Are there biases in the data?
Answer
Good question! Most private investment data is contributed data and as such is likely to suffer from multiple biases:
Selection bias
Survivorship bias
Backward-looking bias
Survivorship bias in particular (only observing 'winner' or the best investments) is one of the most important issues when building an index of the risk and performance of infrastructure investments. Our research paper explains why contributed indices tend to suffer from bias.

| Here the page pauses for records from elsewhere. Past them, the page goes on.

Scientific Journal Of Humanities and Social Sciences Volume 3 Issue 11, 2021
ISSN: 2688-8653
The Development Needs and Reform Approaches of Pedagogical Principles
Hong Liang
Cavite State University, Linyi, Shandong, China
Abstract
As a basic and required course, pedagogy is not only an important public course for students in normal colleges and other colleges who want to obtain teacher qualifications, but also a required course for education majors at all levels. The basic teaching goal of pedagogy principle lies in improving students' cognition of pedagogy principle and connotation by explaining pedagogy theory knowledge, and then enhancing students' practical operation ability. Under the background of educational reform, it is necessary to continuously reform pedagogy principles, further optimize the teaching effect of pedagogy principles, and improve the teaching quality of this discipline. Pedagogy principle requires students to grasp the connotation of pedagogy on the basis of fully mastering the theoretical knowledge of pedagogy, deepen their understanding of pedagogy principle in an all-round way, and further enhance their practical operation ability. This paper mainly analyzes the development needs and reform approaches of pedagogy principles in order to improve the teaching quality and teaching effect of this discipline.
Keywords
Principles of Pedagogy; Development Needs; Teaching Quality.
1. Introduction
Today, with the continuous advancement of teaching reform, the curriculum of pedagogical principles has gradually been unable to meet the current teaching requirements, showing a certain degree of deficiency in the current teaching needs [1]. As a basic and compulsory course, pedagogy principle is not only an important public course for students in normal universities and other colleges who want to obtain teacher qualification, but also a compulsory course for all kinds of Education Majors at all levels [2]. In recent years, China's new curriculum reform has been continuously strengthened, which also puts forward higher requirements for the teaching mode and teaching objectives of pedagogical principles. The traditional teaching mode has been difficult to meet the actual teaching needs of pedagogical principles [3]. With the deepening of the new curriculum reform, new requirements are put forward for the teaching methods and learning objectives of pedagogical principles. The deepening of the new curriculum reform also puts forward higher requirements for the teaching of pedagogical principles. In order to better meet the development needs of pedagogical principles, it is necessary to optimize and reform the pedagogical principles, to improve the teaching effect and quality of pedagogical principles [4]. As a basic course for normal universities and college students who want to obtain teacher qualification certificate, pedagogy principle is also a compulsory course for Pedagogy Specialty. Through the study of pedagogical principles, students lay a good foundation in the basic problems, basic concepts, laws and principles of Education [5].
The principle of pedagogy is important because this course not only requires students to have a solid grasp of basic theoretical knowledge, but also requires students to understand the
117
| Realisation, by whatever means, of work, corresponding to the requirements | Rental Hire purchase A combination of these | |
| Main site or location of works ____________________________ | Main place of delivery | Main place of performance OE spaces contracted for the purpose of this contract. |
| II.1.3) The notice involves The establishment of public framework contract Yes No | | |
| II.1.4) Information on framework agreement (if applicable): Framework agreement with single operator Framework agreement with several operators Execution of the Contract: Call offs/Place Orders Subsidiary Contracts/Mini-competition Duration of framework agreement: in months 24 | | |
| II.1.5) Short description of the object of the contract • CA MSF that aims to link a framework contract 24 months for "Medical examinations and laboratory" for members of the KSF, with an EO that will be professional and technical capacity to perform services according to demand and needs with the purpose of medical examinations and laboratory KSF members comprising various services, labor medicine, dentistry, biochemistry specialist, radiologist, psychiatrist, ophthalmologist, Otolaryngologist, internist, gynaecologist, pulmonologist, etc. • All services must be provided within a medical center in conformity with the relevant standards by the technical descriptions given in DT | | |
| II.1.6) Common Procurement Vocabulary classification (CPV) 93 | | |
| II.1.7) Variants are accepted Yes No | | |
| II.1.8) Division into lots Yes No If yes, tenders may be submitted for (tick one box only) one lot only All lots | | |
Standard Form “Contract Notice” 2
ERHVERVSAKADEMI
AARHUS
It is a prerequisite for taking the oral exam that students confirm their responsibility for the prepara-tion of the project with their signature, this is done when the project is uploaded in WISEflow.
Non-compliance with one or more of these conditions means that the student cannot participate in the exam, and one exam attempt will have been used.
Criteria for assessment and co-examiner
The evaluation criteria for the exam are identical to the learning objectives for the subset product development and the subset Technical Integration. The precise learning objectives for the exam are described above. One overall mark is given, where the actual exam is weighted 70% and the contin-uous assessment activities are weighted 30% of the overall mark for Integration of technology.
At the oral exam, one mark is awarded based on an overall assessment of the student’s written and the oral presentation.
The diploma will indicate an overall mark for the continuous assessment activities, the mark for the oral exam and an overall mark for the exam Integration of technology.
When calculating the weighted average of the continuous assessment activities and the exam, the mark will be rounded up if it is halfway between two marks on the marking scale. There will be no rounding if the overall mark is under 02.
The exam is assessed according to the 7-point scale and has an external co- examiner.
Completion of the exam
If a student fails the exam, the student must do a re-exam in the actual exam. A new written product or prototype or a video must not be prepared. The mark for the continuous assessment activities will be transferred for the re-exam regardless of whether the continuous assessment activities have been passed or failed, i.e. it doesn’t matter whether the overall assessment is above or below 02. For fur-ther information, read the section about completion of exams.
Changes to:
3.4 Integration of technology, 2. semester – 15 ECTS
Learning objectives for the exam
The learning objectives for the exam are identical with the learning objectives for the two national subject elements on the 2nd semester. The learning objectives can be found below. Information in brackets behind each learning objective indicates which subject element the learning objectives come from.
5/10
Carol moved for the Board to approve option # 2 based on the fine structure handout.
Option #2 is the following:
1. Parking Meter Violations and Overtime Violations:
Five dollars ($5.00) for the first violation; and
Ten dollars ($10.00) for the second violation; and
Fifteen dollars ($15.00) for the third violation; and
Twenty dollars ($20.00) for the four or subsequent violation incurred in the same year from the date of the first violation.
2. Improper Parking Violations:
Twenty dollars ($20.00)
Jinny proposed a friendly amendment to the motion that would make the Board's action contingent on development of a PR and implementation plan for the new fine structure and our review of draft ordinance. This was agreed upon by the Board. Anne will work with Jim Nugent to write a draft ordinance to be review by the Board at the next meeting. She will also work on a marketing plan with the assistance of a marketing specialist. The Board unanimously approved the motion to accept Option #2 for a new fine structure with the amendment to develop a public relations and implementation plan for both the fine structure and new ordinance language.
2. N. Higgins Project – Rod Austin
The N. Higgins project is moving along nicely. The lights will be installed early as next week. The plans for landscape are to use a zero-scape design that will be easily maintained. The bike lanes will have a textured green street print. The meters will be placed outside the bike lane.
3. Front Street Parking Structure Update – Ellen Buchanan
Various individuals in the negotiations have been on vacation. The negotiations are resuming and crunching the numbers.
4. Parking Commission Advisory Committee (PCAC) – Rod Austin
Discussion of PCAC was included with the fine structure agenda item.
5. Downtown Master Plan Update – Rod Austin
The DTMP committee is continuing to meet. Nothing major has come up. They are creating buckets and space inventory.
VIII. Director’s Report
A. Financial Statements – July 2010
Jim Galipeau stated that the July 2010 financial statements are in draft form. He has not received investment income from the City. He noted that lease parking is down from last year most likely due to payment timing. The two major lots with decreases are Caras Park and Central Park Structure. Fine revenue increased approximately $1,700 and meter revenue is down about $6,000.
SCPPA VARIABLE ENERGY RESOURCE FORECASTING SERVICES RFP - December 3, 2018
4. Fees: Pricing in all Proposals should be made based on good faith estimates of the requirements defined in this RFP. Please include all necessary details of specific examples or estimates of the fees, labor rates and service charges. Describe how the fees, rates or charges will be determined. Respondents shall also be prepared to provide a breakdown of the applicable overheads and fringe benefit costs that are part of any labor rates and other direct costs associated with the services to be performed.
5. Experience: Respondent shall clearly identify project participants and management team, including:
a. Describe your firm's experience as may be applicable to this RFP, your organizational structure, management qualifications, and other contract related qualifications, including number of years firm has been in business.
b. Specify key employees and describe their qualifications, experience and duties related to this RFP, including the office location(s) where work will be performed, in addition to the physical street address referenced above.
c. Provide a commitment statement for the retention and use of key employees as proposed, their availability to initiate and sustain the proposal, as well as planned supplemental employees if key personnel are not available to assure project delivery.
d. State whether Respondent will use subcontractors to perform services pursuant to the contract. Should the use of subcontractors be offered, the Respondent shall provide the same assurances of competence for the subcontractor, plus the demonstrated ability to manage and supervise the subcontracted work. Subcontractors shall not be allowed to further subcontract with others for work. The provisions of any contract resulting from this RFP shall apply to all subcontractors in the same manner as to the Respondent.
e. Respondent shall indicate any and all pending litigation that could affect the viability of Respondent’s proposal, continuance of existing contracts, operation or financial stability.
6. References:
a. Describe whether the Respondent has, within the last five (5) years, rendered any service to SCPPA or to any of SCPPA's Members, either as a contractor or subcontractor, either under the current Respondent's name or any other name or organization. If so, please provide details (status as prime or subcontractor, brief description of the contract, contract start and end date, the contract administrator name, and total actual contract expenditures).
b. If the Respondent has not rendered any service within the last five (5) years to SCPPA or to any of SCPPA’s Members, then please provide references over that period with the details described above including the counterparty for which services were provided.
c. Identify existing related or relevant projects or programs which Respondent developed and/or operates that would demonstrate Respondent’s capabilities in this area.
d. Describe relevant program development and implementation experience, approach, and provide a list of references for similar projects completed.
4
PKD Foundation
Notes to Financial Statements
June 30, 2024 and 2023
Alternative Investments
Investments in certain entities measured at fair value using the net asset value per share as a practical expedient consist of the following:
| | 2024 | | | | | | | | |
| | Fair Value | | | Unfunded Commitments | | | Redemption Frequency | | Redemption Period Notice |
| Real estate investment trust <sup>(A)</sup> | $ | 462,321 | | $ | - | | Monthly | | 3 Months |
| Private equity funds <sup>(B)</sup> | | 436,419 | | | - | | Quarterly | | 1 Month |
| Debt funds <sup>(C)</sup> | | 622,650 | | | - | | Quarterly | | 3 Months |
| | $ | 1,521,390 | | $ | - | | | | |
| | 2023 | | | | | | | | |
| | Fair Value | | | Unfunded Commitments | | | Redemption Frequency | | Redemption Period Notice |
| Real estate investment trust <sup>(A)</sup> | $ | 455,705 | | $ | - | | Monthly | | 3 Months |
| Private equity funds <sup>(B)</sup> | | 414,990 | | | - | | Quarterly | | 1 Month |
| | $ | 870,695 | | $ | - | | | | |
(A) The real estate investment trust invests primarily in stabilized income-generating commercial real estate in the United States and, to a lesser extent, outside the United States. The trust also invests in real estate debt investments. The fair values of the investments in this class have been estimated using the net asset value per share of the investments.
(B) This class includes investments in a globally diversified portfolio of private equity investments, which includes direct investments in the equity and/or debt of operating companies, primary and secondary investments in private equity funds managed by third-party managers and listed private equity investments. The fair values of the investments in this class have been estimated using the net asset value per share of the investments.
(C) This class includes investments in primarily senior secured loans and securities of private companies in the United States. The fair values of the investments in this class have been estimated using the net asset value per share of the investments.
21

Scientific Infra & Private Assets seeks to avoid these biases by generating its Index (or Sample) Universe using a bottom-up approach with the specific aim of building a representative sample of the investable universe: first using country or market selection rules, followed by company selection rules.
As a result, the companies are included in the universe over time without pre-judging whether they will do well or badly, survive or default, or go bankrupt.
Things to consider
The indices are constructed from the bottom up, with a representative set of 700+ infrastructure companies and 2,000+ private debt instruments spanning over 20 years.
This universe also includes firms that have faced problems and defaulted or even gone bankrupt; for example, the nine Spanish toll road companies that went into administration in 2012-2013 as well as the UK power plants which emerged from their PPA during a very unfavourable price environment and subsequently filed for bankruptcy. They have also included projects that experienced delays, lower-than-expected traffic and even developer bankruptcy.
As a result, some of the risk and low or negative returns reported in the Scientific Infra & Private Assets indices are more representative of what the average investor might expect from this asset class.